Tuesday, October 4, 2016

#PredictiveCOL - Forecasting Colombia's peace plebiscite (final update)

For sure, this is the more exciting forecast I have ever done. On one hand, I am Colombian guy, and I really want to live in a peaceful country, and I do want a better place for raising my children. On the other hand, I am very serious when it comes to forecasting.

Maybe you have read this blog before, and you have realized that I love predictions cuz, as a data scientist, you can use your own set of statistical methodologies that relates to voting intention and turnout. If you think genuinely, everything counts while forecasting this kind of processes. For example, you may weekly track people's security perception, how much the president is disliked, how many minutes newscast spend about the peace process, how many articles or opinion columns are written, how many tweets are sent per week about FARC, everything, everything counts and matter. Let us name these variables as contextual variables

Of course, polls and pollsters are also important. They are the only proxy of voting intention. However, polls get old, and they should be updated with new data; also some pollsters are not as confident as others (I really do not believe everything some pollsters claim), and sample size also matters cuz it improves the sampling error. 

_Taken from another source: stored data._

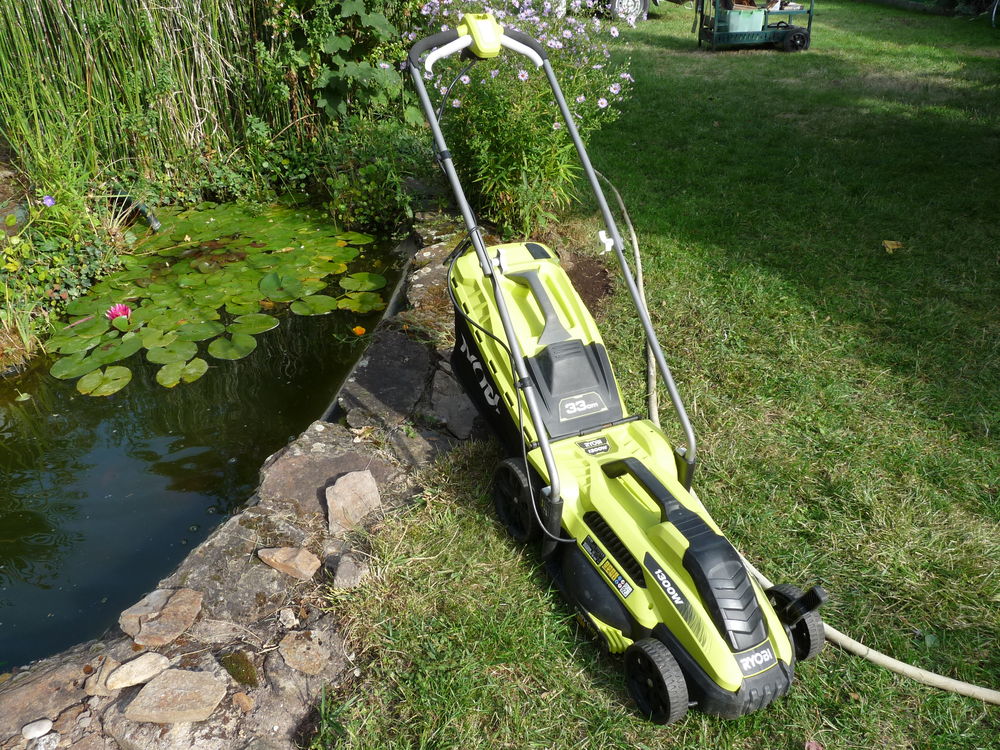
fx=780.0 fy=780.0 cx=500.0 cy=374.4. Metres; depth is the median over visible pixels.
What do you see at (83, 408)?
pond
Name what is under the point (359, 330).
orange flower
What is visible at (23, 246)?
shrub
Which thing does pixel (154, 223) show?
hose
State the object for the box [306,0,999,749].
lawn
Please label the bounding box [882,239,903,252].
fallen leaf
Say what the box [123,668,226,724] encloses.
flat stone
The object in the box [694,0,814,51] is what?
utility cart
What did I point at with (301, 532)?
stone edging
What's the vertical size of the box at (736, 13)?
0.317 m
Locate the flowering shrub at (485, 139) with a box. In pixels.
[406,0,636,238]
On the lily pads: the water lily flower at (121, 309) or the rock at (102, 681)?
the water lily flower at (121, 309)
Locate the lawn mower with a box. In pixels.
[410,19,827,742]
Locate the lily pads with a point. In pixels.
(243, 267)
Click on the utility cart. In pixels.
(791, 28)
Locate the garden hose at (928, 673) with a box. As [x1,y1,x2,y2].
[596,170,999,703]
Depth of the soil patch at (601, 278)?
4.28 m
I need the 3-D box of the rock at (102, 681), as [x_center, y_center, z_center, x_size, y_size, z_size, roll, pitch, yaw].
[-1.020,0.767,2.002,0.094,0.065,0.125,-12,33,-20]
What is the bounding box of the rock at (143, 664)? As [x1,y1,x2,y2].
[105,652,170,689]
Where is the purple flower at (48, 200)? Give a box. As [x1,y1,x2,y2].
[41,194,55,206]
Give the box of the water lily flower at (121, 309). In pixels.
[105,303,131,320]
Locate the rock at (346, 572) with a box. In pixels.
[328,554,369,589]
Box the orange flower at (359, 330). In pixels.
[352,325,365,335]
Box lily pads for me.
[51,199,391,394]
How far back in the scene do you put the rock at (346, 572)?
2.30 m
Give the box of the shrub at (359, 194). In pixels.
[309,118,432,233]
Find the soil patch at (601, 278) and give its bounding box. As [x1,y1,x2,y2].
[557,248,616,314]
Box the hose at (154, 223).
[110,192,160,231]
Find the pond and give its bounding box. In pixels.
[0,209,412,675]
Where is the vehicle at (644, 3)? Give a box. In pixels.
[596,0,686,20]
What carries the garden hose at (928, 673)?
on the lawn at (423, 694)
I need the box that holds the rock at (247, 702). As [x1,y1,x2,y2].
[231,690,254,711]
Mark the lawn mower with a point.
(742, 591)
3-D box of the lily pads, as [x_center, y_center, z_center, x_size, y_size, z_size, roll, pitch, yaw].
[-1.771,-0.625,4.975,1.994,0.052,2.504,1,31,1]
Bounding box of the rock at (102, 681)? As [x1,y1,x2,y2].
[84,654,119,694]
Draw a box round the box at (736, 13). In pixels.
[720,5,764,32]
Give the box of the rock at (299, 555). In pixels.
[257,546,321,579]
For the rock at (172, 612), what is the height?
0.082 m
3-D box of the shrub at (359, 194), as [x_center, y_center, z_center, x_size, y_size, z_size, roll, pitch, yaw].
[-0.917,-1.472,5.828,1.081,0.920,1.138,1,31,1]
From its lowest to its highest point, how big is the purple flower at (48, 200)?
0.090 m
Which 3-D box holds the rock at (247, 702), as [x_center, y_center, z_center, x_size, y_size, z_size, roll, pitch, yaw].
[-0.634,0.798,1.910,0.055,0.037,0.069,-27,40,-37]
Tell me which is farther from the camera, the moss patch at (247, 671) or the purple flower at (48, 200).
the purple flower at (48, 200)
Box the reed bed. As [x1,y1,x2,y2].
[0,0,286,192]
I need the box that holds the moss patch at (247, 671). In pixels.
[218,651,258,687]
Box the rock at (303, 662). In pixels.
[277,630,330,674]
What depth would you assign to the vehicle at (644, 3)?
12.85 m
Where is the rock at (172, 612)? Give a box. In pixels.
[119,587,202,646]
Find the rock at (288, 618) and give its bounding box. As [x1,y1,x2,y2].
[278,607,297,627]
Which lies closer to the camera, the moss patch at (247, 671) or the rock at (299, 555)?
the moss patch at (247, 671)
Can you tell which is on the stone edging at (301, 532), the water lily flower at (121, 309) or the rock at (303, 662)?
the rock at (303, 662)
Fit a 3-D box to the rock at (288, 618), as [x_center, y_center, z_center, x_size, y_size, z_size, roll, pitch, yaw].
[-0.589,0.670,2.153,0.057,0.041,0.069,-22,37,-32]
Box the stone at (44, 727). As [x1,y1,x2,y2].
[21,718,53,739]
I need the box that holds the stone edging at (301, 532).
[0,208,483,749]
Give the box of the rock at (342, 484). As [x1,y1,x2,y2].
[325,469,382,534]
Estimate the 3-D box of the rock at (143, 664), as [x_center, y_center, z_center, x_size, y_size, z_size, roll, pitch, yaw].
[-0.936,0.761,2.014,0.158,0.061,0.119,-26,39,-36]
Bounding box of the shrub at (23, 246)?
[0,141,127,367]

Remember that this plebiscite has two options for Colombians to choose. The first option is Yes, that goes for Yes, I approve the agreement between Farc and government. The second option is No, meaning No, I don't support that agreement. With those topics in mind, let me introduce you my (bayesian) predictions for the Colombian plebiscite. Firstly, let me exhibit the trend that the two options have shown over time:
As you can see, we have deflated the data by undecided voters. Note that we extracted the signal (bold lines) from the noise generated by polls. The following graph shows the less robust prediction based only on what polls have estimated.

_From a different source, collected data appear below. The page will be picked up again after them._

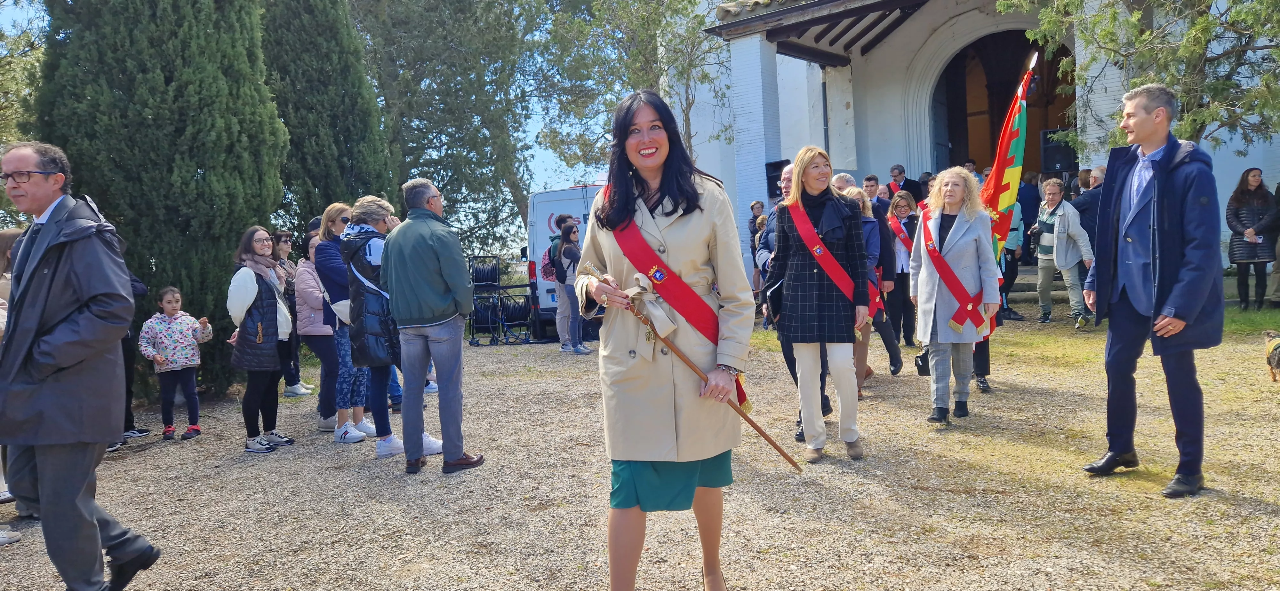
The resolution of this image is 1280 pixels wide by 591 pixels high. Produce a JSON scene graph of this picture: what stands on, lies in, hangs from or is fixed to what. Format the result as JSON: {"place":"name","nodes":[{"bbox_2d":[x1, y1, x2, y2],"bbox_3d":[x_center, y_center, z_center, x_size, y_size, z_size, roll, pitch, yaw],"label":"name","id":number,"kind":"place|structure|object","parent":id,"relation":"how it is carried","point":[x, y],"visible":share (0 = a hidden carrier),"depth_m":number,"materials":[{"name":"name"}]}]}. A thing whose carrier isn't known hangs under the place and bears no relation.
{"place":"outdoors","nodes":[
{"label":"outdoors","id":0,"kind":"place"},
{"bbox_2d":[0,0,644,258],"label":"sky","id":1,"kind":"structure","parent":0,"point":[553,167],"materials":[{"name":"blue"}]},
{"bbox_2d":[0,313,1279,590],"label":"gravel ground","id":2,"kind":"structure","parent":0,"point":[204,446],"materials":[{"name":"beige gravel"}]},
{"bbox_2d":[0,225,23,539],"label":"person","id":3,"kind":"object","parent":2,"relation":"on","point":[1,299],"visible":0.24,"depth_m":4.61},
{"bbox_2d":[0,138,161,590],"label":"man","id":4,"kind":"object","parent":2,"relation":"on","point":[41,285],"visible":0.98,"depth_m":3.37},
{"bbox_2d":[110,266,151,450],"bbox_3d":[-4.344,0.323,6.899,0.727,1.805,0.775,-1,4,14],"label":"person","id":5,"kind":"object","parent":2,"relation":"on","point":[127,431],"visible":0.14,"depth_m":6.95},
{"bbox_2d":[29,0,289,399],"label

Now, a more reasonable forecast based on prior information (2014 presidential elections and 2014 legislative elections) that tries to explain the outcomes of the polls by modeling the extracted signal (see trends in previous graphic) with contextual variables. After the model is fitted, we use a Bayesian setup that relates the prior information with the estimated response from this model. The following chart shows this forecast.
Ok, it is clear that Colombian people will support this peace process. However, this election is legitimate if and only if Yes voter turnout is greater than 4.4 million. By using a similar Bayesian methodology, next graph shows the predicted turnout.
Also, we used a small area modeling to forecast the response of every Colombian department (equivalent to a state in the US). The following map shows that the majority of departments are supporting the agreement between FARC and government. However, there are some of them that will vote No. Dark areas are not supporting the deal, while light-gray areas will do support the agreement.
Finally, the posterior probability that Yes defeats No is 98.8%.